Many sedentary adults get impacted teeth, dental discomfort, and fractured fillings on a regular basis. Fortunately, root canals provide a quick fix for this issue.

By Max RubyPublished about a year ago 3 min read

Impacted teeth, tooth sensitivity, and cracked fillings are all a part of everyday life for many people who lead sedentary lifestyles. Thankfully, root canals offer a simple solution to this problem. Root canals remove bacteria trapped in your tooth's root without damaging the surrounding bone or tissue. So while they may not seem ideal, they do more good than harm-and there are numerous benefits to having one done!

Today we'll look closely at 7 shocking facts about root canals

1. They May Not Be As Bad as You Think

It's no secret that root canals can sometimes cause pain and other issues, but they may not be as bad as you think. With regular dental visits and regular cleaning, they are unlikely to cause any long-term damage. It's also rare for root canals to reoccur, meaning that your risk of tooth decay is significantly reduced, along with the potential for painful jaw fractures from clenching down on your teeth.

2. Some People Don’t Even Need Them

The only part of the tooth that should be impacted is the root portion - so if that isn't the case, it may not be necessary to do a root canal. It's a good idea to visit your dentist if possible; from there, you can determine whether or not a root canal is required.

3. What They Do to Your Tooth

During a root canal, the dentist drills down into the infected pulp of your tooth. A unique chemical is then carefully applied to destroy all bacteria, which are removed and discarded as waste. Next, the tooth is cleaned out and filled with an inert material (such as gutta-percha) to prevent the recurrence of decay or other damage. Finally, a crown or cap is attached over the top of your tooth while the filling fully sets up. Root canal experts are skilled at performing root canals, but if you are concerned about them we recommend finding a dentist who is properly equipped to handle the procedure.

4. They Can Make Your Teeth Stronger

If any other teeth are required or need to be extracted and replaced, the root of the tooth can be made much more robust than a traditional filling. This is because, during the root canal procedure, the dentist removes all of the infected tissue inside your tooth. Some people are wary of visiting a dentist because they think it will cause pain-but it's entirely painless for most people.

5. They Don’t Hurt After They’re Done

Many patients report feeling "zingy" or numb in their jaw after a root canal treatment, but this feeling lasts only a short period-at least two or three days.

6. Why Were They Invented in the First Place

A dentist performed the first root canal procedure in 1788, so it's been around for quite some time.
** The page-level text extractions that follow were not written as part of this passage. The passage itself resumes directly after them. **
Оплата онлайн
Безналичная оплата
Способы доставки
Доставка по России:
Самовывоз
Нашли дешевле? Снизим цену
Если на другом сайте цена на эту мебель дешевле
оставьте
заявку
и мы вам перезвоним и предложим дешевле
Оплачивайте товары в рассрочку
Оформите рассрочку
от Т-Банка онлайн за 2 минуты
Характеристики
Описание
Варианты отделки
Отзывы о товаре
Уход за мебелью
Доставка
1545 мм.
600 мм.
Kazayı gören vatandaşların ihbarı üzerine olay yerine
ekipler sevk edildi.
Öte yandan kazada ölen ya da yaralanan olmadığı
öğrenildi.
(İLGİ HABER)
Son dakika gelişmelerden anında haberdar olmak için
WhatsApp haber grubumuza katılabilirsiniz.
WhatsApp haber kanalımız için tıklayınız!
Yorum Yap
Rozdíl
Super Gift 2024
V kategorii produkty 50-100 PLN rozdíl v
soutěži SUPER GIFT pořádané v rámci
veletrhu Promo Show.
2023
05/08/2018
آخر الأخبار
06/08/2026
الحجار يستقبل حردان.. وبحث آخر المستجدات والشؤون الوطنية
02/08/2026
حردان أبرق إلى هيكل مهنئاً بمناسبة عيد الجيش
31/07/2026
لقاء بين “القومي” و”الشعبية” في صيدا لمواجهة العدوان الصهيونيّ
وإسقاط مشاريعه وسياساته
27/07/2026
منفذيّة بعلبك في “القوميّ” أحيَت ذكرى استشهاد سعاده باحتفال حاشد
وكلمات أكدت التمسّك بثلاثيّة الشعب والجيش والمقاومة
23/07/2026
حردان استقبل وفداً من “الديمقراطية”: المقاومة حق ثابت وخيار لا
They were an invention of necessity, as early dentists often had to remove the infected pulp from the roots of your teeth to prevent the recurrence of disease and decay.

7. Why They’re So Popular Today

Today, root canals are routinely recommended for anyone suffering from tooth pain or sensitivity. This is due to advancements in medicating and treating your teeth that have made root canals much less painful than they used to be, as well as advances in restorative materials that have allowed them to be lighter and more robust.


If you suffer from tooth decay or chronic tooth pain, consider getting a root canal. You can do some things on your own to prevent tooth decay and gum disease, such as seeing your dentist in person every six months for a cleaning. Doing this increases your overall dental health and decreases your risk of potentially needing a root canal in the future.